BEGIN SUPPLIED RECORDS
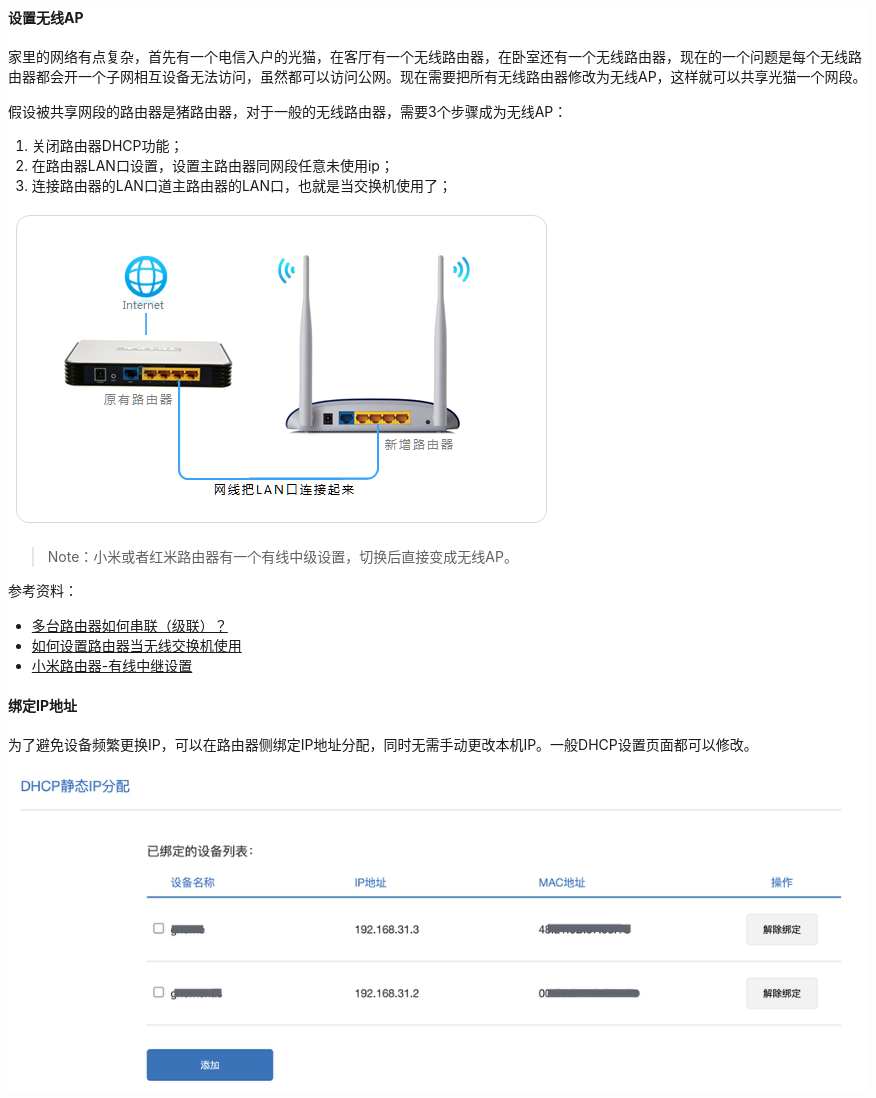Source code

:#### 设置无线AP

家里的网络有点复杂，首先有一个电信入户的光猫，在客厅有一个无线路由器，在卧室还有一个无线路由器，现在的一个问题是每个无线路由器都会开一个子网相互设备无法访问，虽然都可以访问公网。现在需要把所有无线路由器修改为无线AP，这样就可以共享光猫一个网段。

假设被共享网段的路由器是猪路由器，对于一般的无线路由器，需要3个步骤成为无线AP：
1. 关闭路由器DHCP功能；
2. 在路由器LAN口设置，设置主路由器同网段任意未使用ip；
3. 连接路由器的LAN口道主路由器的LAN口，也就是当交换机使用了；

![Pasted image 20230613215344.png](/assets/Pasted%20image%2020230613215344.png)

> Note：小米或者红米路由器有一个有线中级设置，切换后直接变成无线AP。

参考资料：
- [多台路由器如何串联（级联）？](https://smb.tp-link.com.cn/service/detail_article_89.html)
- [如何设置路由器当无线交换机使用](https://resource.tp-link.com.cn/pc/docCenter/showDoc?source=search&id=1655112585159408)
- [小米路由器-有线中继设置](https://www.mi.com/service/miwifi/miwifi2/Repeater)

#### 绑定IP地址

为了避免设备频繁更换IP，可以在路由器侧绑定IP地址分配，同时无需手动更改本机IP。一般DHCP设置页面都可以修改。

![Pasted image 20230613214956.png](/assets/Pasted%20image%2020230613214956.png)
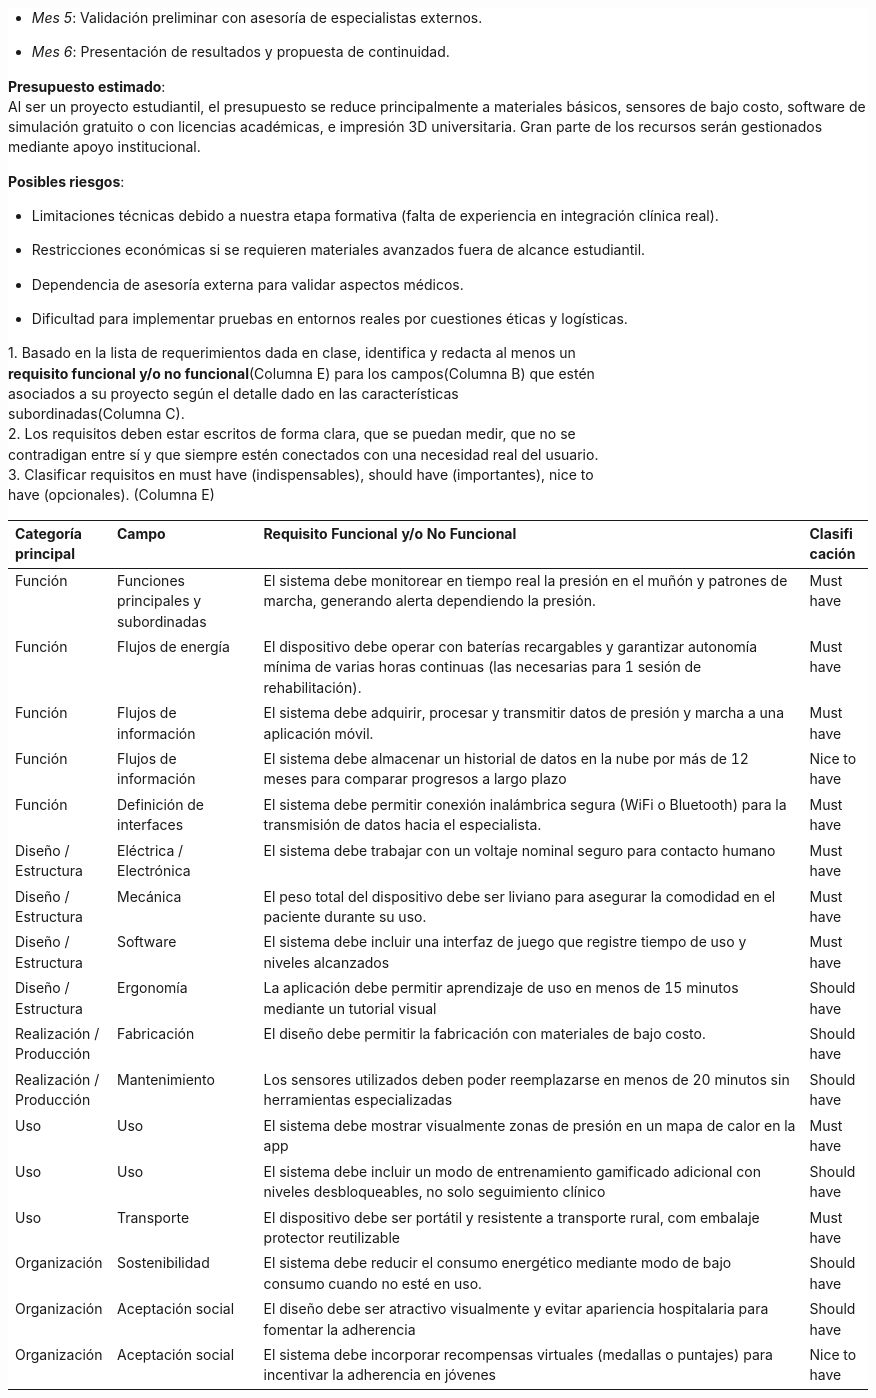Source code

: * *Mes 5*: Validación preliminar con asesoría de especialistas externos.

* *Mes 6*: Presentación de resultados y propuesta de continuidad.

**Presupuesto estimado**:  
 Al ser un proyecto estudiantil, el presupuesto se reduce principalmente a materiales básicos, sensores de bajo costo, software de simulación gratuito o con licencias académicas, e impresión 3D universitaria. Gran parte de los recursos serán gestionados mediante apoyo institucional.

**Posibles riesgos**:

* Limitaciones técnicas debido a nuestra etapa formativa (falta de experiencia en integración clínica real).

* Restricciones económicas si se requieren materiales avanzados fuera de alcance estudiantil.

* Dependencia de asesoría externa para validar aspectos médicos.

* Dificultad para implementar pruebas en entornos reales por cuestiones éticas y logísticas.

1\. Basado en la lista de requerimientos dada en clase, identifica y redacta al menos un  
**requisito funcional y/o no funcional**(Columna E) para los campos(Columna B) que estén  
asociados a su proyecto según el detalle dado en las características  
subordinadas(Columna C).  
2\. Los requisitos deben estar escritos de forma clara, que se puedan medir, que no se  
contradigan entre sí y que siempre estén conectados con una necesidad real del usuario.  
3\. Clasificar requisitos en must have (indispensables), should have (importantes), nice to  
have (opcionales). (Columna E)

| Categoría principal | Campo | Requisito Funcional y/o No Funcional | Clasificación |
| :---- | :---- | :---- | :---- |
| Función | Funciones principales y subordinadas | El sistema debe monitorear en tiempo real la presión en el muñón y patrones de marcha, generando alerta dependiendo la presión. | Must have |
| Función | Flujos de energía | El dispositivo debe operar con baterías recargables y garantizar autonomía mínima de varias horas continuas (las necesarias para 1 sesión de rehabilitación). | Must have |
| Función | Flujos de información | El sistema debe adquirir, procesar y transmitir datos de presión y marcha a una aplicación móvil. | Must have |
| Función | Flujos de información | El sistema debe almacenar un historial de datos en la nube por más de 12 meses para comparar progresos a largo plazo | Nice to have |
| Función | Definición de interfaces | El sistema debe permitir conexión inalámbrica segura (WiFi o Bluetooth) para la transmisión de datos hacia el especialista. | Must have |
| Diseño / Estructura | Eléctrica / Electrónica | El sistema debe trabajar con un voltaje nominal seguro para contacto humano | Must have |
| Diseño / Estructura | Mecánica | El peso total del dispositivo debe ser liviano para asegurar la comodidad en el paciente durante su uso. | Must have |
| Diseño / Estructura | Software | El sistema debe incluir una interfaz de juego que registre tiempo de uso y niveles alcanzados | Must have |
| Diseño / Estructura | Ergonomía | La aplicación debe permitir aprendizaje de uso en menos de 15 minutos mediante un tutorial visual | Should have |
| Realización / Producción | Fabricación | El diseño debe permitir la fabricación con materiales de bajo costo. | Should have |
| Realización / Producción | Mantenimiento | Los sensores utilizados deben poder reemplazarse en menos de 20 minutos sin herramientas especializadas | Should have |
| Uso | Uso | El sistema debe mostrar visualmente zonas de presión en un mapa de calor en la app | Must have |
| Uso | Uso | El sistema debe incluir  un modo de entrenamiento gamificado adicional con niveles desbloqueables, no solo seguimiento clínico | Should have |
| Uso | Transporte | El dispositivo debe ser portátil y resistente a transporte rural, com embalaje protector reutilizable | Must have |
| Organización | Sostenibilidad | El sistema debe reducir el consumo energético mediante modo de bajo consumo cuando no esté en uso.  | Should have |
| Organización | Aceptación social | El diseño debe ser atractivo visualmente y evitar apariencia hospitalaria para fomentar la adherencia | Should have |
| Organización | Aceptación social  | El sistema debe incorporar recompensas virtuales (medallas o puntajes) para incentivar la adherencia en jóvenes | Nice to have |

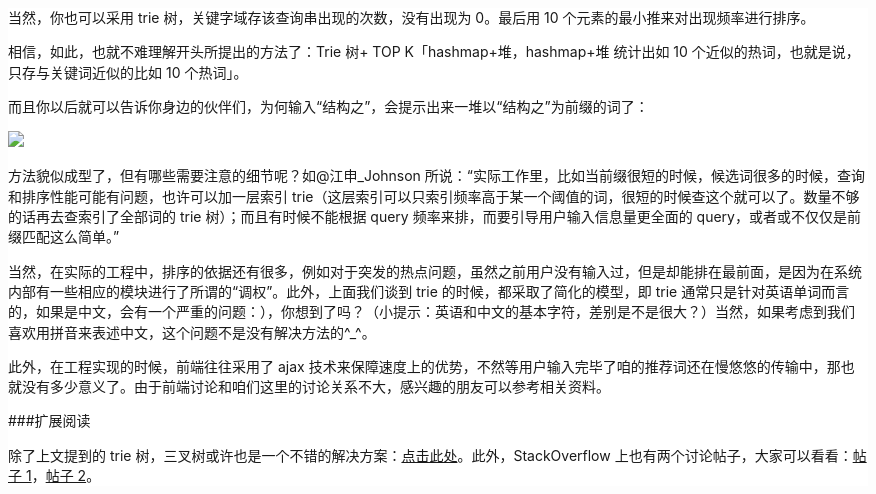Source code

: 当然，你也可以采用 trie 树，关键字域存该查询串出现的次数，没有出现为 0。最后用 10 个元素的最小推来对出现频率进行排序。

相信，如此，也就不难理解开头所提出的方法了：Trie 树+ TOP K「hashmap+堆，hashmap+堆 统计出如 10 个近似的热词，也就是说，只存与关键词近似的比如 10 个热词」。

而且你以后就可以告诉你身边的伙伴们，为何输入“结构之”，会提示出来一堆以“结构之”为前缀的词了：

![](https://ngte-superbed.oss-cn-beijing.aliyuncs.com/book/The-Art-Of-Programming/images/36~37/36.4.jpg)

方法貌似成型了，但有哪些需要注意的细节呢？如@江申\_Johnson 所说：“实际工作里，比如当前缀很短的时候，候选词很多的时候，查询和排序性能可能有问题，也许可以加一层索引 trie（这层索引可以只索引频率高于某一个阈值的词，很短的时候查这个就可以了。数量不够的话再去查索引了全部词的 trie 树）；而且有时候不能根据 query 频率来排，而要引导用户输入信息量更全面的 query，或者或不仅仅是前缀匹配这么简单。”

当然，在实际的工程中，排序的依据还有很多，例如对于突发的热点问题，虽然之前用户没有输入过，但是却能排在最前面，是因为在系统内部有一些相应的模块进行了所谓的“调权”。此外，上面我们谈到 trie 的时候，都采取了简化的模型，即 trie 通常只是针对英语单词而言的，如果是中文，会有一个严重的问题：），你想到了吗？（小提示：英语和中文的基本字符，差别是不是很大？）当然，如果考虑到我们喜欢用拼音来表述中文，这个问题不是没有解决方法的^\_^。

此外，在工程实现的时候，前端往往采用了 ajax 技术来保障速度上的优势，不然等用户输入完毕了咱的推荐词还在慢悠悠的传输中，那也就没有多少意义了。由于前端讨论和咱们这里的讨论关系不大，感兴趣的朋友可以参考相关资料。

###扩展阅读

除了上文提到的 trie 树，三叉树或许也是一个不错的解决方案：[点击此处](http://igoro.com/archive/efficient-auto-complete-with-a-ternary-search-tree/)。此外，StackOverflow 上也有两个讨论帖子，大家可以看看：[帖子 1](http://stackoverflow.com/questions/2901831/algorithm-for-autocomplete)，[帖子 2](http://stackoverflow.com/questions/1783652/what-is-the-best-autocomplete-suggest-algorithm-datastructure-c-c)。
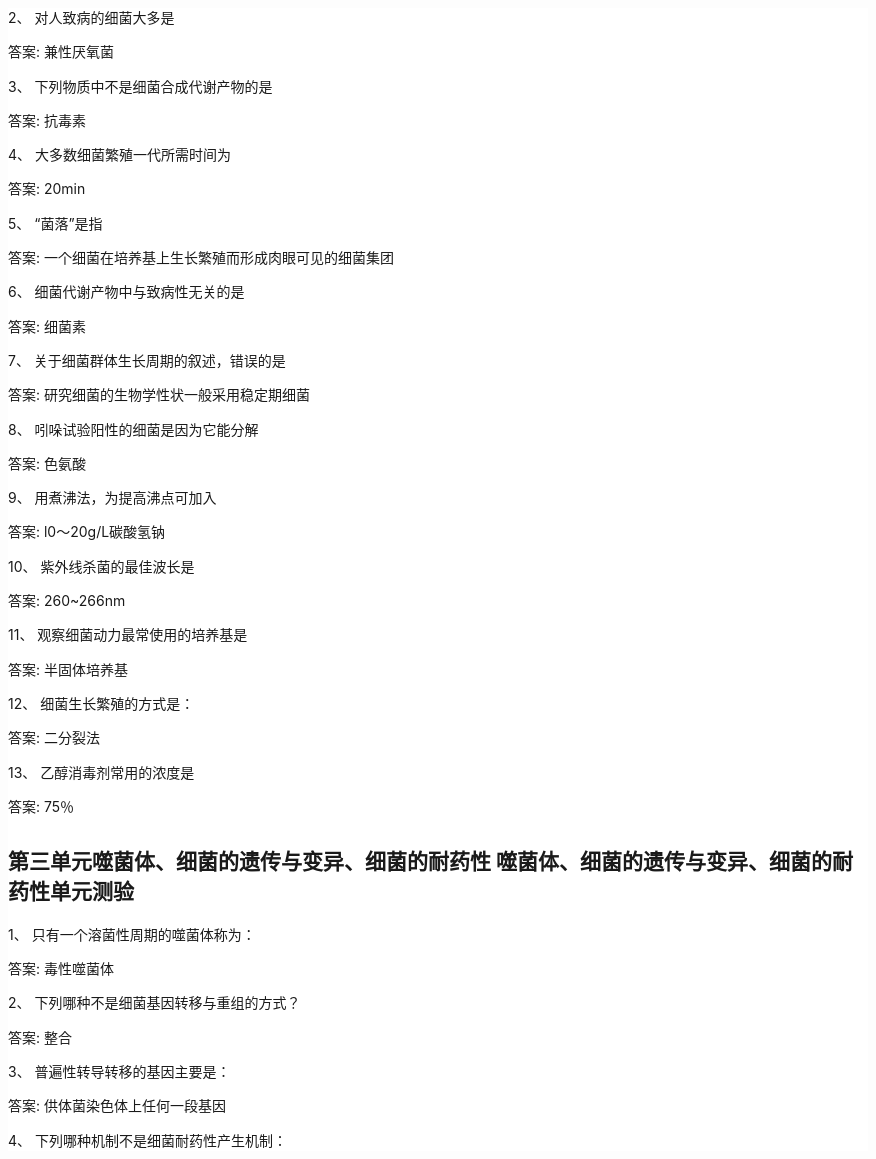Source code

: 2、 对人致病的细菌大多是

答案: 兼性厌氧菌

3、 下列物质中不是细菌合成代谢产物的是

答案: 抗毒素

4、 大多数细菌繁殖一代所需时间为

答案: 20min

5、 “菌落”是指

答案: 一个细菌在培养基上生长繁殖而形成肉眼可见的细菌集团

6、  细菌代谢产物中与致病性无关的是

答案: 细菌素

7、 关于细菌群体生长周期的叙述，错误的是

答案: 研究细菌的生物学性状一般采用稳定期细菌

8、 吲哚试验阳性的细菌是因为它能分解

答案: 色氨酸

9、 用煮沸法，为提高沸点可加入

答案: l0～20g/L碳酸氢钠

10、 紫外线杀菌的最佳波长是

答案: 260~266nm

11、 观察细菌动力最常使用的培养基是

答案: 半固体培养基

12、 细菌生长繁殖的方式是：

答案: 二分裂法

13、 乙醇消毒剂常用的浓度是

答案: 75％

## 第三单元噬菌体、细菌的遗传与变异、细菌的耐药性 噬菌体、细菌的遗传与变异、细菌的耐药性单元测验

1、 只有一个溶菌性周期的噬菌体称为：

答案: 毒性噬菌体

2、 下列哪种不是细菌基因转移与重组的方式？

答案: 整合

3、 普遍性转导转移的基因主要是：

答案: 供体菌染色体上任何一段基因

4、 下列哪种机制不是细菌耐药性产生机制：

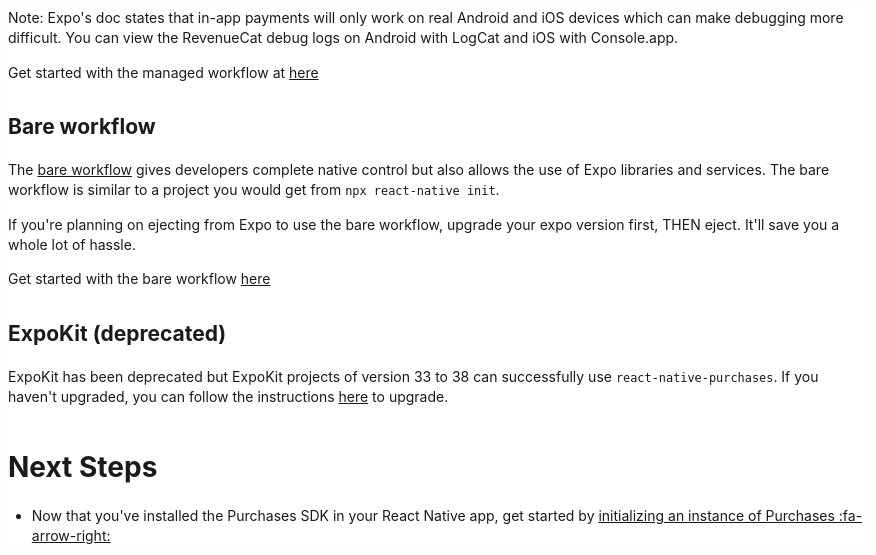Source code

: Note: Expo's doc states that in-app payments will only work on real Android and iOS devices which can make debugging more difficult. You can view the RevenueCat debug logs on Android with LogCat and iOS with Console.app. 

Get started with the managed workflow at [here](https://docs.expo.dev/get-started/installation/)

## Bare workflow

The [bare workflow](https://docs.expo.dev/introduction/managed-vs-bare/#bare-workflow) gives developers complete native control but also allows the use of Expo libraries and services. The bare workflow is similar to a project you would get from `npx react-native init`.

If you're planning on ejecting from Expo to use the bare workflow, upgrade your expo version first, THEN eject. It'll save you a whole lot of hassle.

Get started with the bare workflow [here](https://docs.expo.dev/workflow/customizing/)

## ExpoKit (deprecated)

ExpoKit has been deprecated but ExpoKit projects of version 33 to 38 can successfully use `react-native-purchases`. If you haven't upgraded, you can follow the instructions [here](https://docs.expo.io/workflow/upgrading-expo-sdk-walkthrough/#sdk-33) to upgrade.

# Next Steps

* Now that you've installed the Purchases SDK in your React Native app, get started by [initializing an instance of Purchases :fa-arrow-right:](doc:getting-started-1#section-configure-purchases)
END SUPPLIED RECORDS
| WHAT YOU NEED TO DO |
Search the data for the string "managed" and copy out every line where it is found.

| SOLUTION FOR THIS PROBLEM |
Get started with the managed workflow at [here](https://docs.expo.dev/get-started/installation/)
The [bare workflow](https://docs.expo.dev/introduction/managed-vs-bare/#bare-workflow) gives developers complete native control but also allows the use of Expo libraries and services. The bare workflow is similar to a project you would get from `npx react-native init`.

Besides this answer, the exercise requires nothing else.